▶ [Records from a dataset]
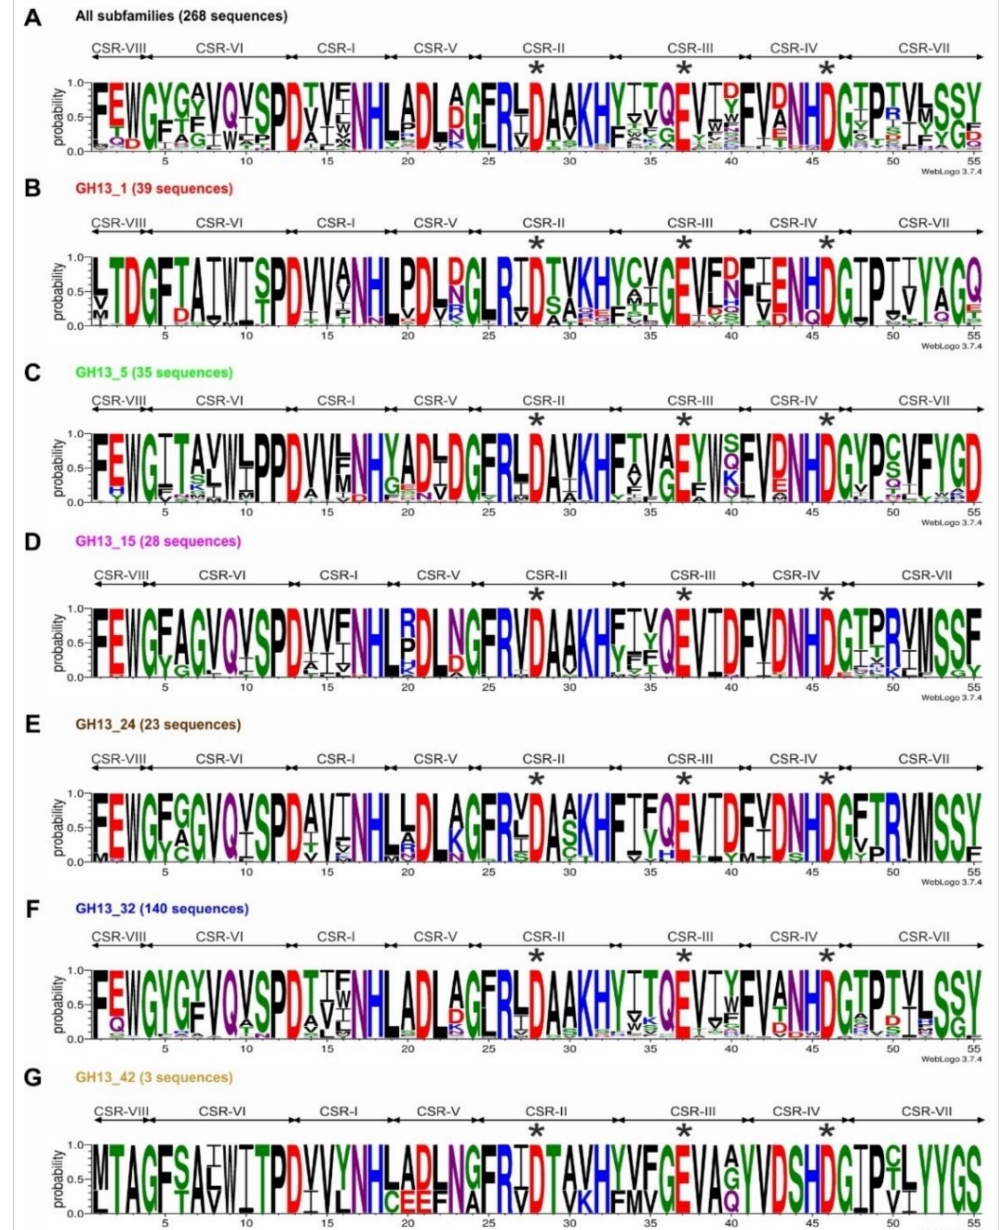
Figure 1. Sequence logos of α -amylases from studied GH13 subfamilies. Logos for ( A ) all the six studied subfamilies (268 sequences); ( B ) subfamily GH13_1 (39 sequences); ( C ) subfamily GH13_5 (35 sequences); ( D ) G13_15 (28 sequences); ( E ) subfamily GH13_24 (23 sequences); ( F ) subfamily GH13_32 (140 sequences); and ( G ) G13_42 (3 sequences). CSR-I, residues 13–18; CSR-II, residues 24–32; CSR-III, residues 33–40; CSR-IV, residues 41–46; CSR-V, residues 19–23; CSR-VI, residues 4–12; CSR-VII, residues 47–55; CSR-VIII, residues 1–3. The catalytic triad, i.e., the catalytic nucleophile (No. 28, aspartic acid in CSR-II), the proton donor (No. 37, glutamic acid in CSR-III) and the transition-state stabilizer (No. 46, aspartic acid in CSR-IV) are indicated by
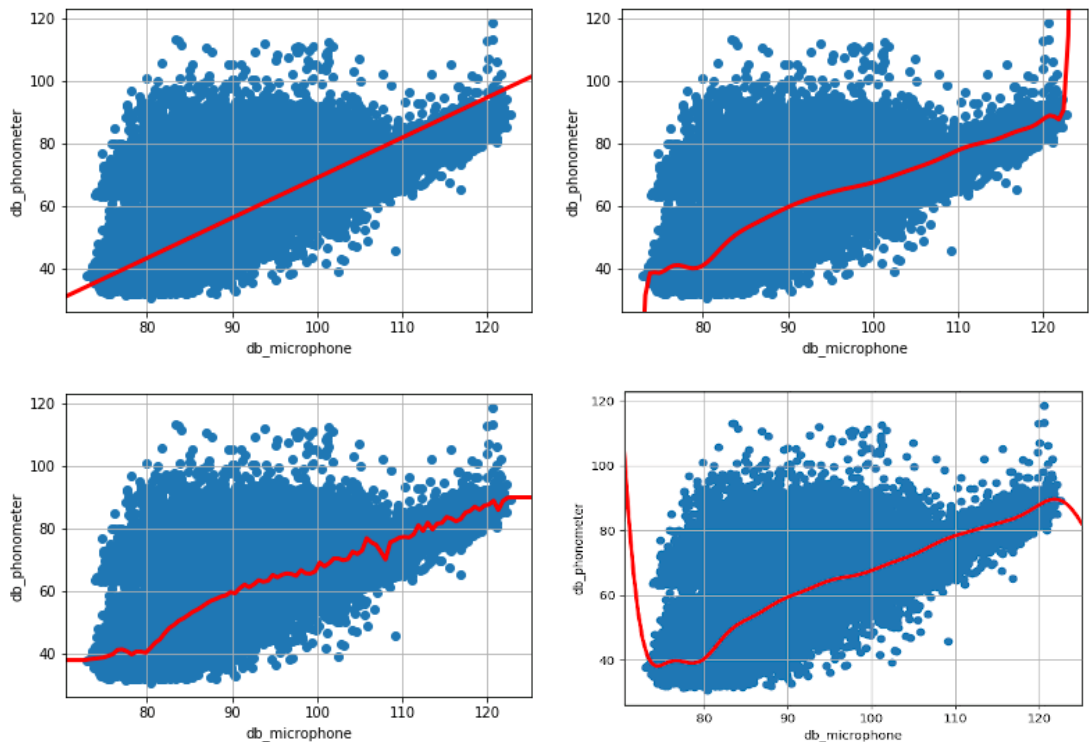
Figure 4. All the images show the correlation between the DtbC dB and RSlm dB. The top left image shows the univariate linear model, the top right image instead shows the polynomial model, the bottom left image the model based on Random forest and the bottom right image the model based on Support Vector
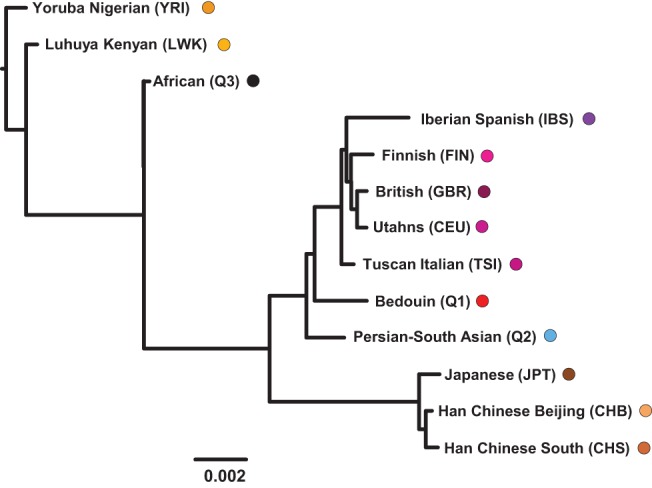
TreeMix (Pickrell and Pritchard 2012) hierarchical clustering analysis of the Q1 (Bedouin), Q2 (Persian-South Asian), and Q3 (African) and the 1000 Genomes Project samples. Shown is a maximum-likelihood tree of population splits inferred without subsequent migration events, in which branch lengths estimate divergence between populations (Europeans in shades of purple: CEU, FIN, GBR, IBS, TSI; East Asians in shades of brown: CHB, CHS, JPT; Africans in shades of orange: LWK, YRI, with the Q1 [Bedouin] in red, Q2 [Persian-South Asian] in azure, and Q3 [African] in black). When allowing from one to five migration events in separate TreeMix analyses, none of the admixture loops connected the Q1 (Bedouin) with any African populations (Supplemental Fig. 10), consistent with the Q1 (Bedouin) having no recent African admixture.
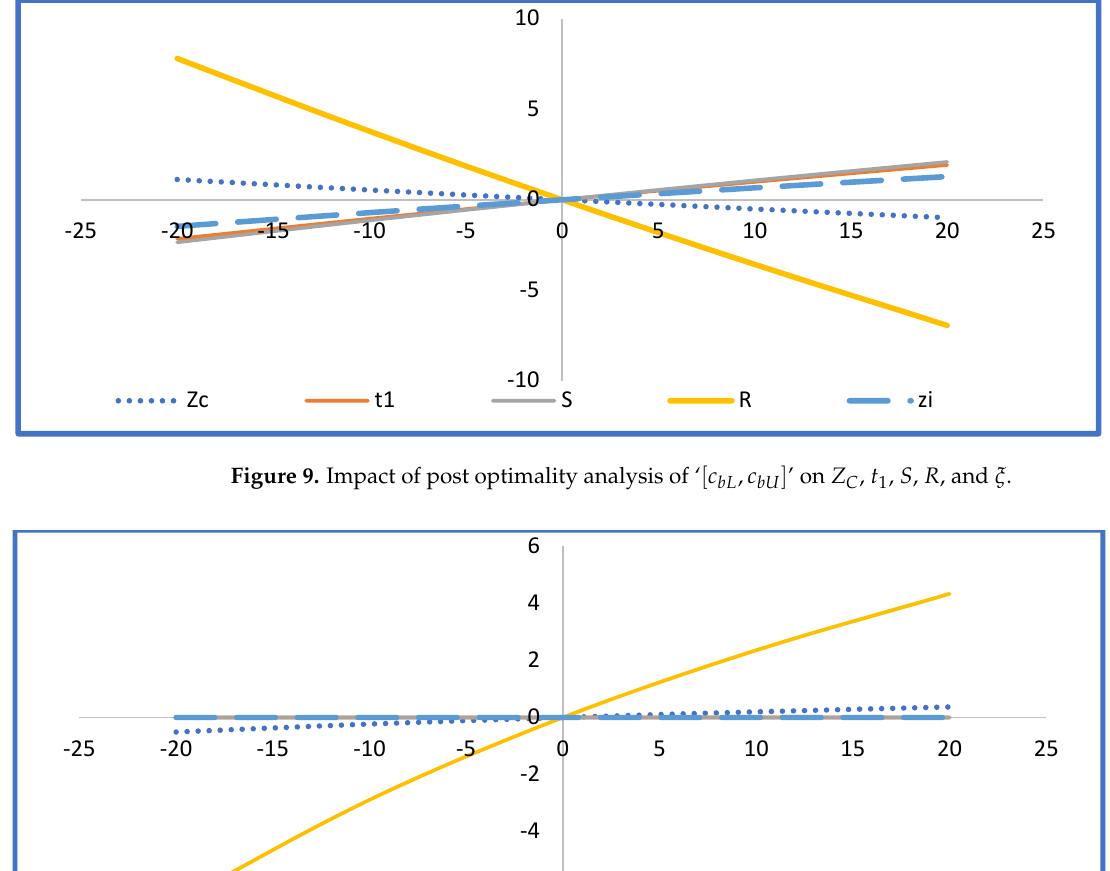
Figure 8. Impact of post optimality analysis of ‘ a 2 ’ on Z C , t 1 , S , R , and ξ .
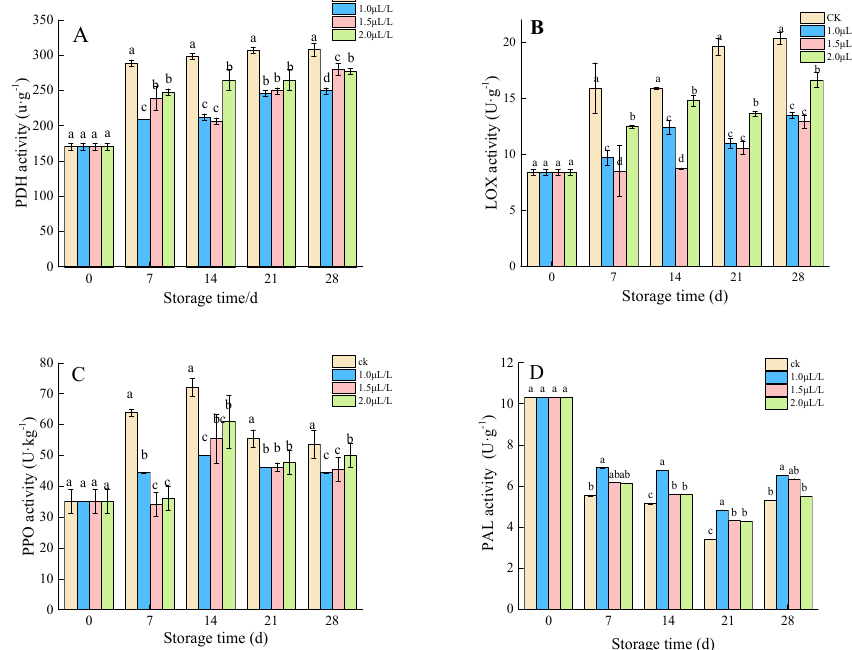
Figure 5. Effects of 1-MCP on PDH activity ( A ), LOX activity ( B ), PPO activity ( C ), and PAL activity ( D ). Different letters at each time point indicated a significant difference between treatments ( p < 0.05) by Duncan’s multiple range test.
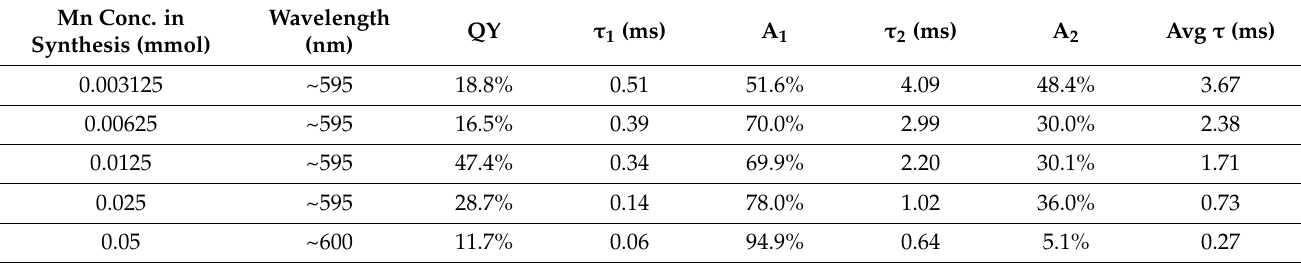
Table 2. Effects of Mn concentration on optical properties of Mn:CuGaS-ZnS (Cu/Ga = 1/8) NCs. Mn Conc.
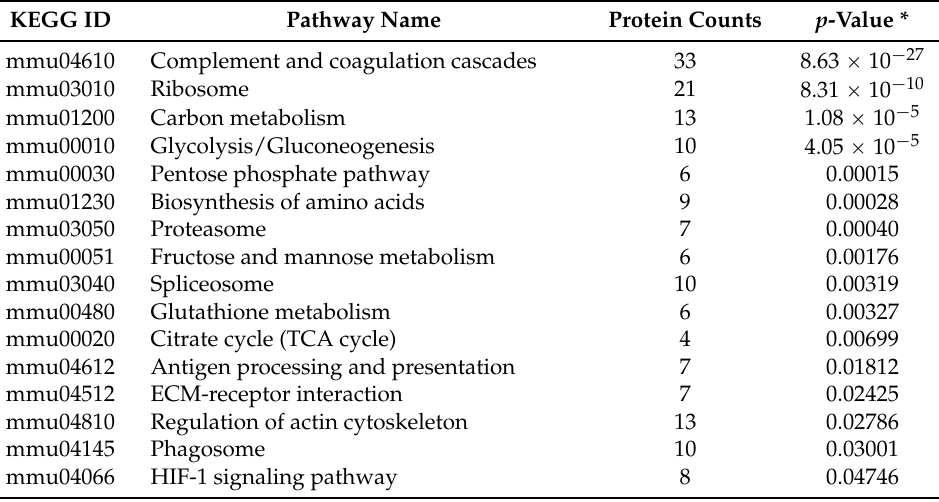
Table 2. The KEGG pathway analysis of BFF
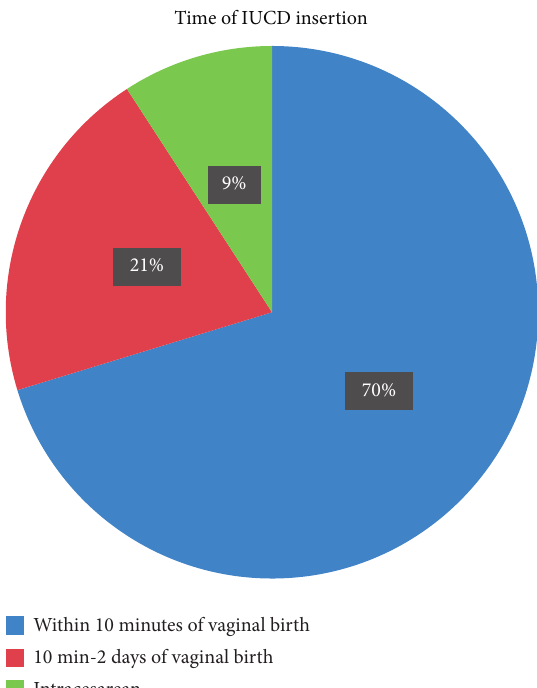
Figure 2: Time of insertion of the postpartum intrauterine contraceptive device among respondents delivering in public hospitals of South Gondar, Ethiopia, 2019 ( n � 140). Other � includes family, relatives, and friend.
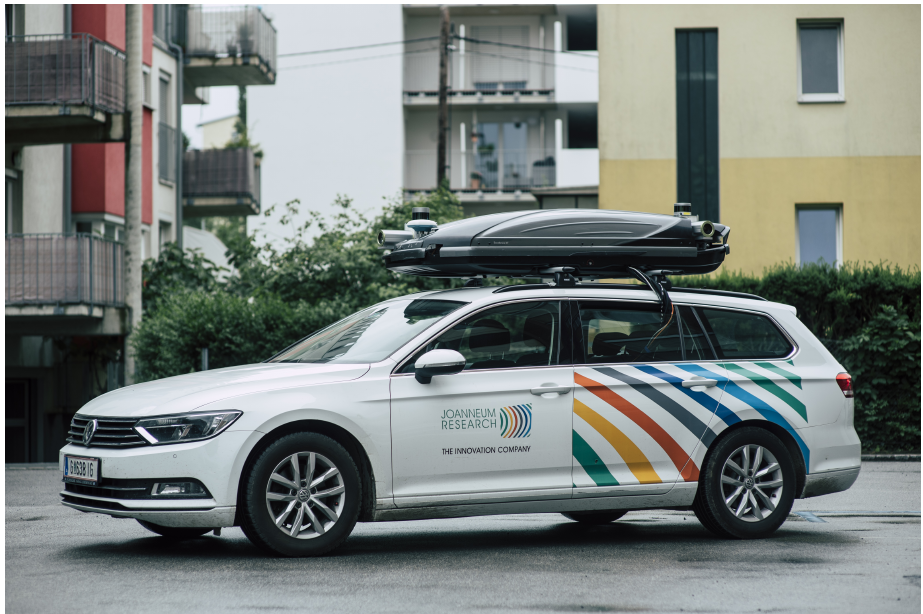
Figure 17. Joanneum Research DGT System. Photo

▶ [About this task] Your copy should match the records above exactly, apart from the pictures, which stay out.

▶ [Finished task]
Figure 1. Sequence logos of α -amylases from studied GH13 subfamilies. Logos for ( A ) all the six studied subfamilies (268 sequences); ( B ) subfamily GH13_1 (39 sequences); ( C ) subfamily GH13_5 (35 sequences); ( D ) G13_15 (28 sequences); ( E ) subfamily GH13_24 (23 sequences); ( F ) subfamily GH13_32 (140 sequences); and ( G ) G13_42 (3 sequences). CSR-I, residues 13–18; CSR-II, residues 24–32; CSR-III, residues 33–40; CSR-IV, residues 41–46; CSR-V, residues 19–23; CSR-VI, residues 4–12; CSR-VII, residues 47–55; CSR-VIII, residues 1–3. The catalytic triad, i.e., the catalytic nucleophile (No. 28, aspartic acid in CSR-II), the proton donor (No. 37, glutamic acid in CSR-III) and the transition-state stabilizer (No. 46, aspartic acid in CSR-IV) are indicated by
Figure 4. All the images show the correlation between the DtbC dB and RSlm dB. The top left image shows the univariate linear model, the top right image instead shows the polynomial model, the bottom left image the model based on Random forest and the bottom right image the model based on Support Vector
TreeMix (Pickrell and Pritchard 2012) hierarchical clustering analysis of the Q1 (Bedouin), Q2 (Persian-South Asian), and Q3 (African) and the 1000 Genomes Project samples. Shown is a maximum-likelihood tree of population splits inferred without subsequent migration events, in which branch lengths estimate divergence between populations (Europeans in shades of purple: CEU, FIN, GBR, IBS, TSI; East Asians in shades of brown: CHB, CHS, JPT; Africans in shades of orange: LWK, YRI, with the Q1 [Bedouin] in red, Q2 [Persian-South Asian] in azure, and Q3 [African] in black). When allowing from one to five migration events in separate TreeMix analyses, none of the admixture loops connected the Q1 (Bedouin) with any African populations (Supplemental Fig. 10), consistent with the Q1 (Bedouin) having no recent African admixture.
Figure 8. Impact of post optimality analysis of ‘ a 2 ’ on Z C , t 1 , S , R , and ξ .
Figure 5. Effects of 1-MCP on PDH activity ( A ), LOX activity ( B ), PPO activity ( C ), and PAL activity ( D ). Different letters at each time point indicated a significant difference between treatments ( p < 0.05) by Duncan’s multiple range test.
Table 2. Effects of Mn concentration on optical properties of Mn:CuGaS-ZnS (Cu/Ga = 1/8) NCs. Mn Conc.
Table 2. The KEGG pathway analysis of BFF
Figure 2: Time of insertion of the postpartum intrauterine contraceptive device among respondents delivering in public hospitals of South Gondar, Ethiopia, 2019 ( n � 140). Other � includes family, relatives, and friend.
Figure 17. Joanneum Research DGT System. Photo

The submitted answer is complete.